* TASK DETAILS
Retype each line of the following data in order, keeping every word, letter, and punctuation mark unchanged.

* DATA

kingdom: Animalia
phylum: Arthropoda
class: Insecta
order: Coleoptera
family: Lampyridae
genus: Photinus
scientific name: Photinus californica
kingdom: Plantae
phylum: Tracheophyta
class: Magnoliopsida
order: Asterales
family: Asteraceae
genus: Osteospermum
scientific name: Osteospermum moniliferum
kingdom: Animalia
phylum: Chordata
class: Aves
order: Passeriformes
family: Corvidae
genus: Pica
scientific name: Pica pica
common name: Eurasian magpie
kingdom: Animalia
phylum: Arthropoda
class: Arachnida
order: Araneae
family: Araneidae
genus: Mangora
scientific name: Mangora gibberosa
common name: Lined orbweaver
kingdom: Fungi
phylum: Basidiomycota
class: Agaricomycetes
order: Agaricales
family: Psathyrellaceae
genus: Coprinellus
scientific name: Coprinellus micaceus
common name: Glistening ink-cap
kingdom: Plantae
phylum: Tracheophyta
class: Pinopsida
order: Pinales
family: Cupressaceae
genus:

* SOLUTION FOR THIS TASK
kingdom: Animalia
phylum: Arthropoda
class: Insecta
order: Coleoptera
family: Lampyridae
genus: Photinus
scientific name: Photinus californica
kingdom: Plantae
phylum: Tracheophyta
class: Magnoliopsida
order: Asterales
family: Asteraceae
genus: Osteospermum
scientific name: Osteospermum moniliferum
kingdom: Animalia
phylum: Chordata
class: Aves
order: Passeriformes
family: Corvidae
genus: Pica
scientific name: Pica pica
common name: Eurasian magpie
kingdom: Animalia
phylum: Arthropoda
class: Arachnida
order: Araneae
family: Araneidae
genus: Mangora
scientific name: Mangora gibberosa
common name: Lined orbweaver
kingdom: Fungi
phylum: Basidiomycota
class: Agaricomycetes
order: Agaricales
family: Psathyrellaceae
genus: Coprinellus
scientific name: Coprinellus micaceus
common name: Glistening ink-cap
kingdom: Plantae
phylum: Tracheophyta
class: Pinopsida
order: Pinales
family: Cupressaceae
genus:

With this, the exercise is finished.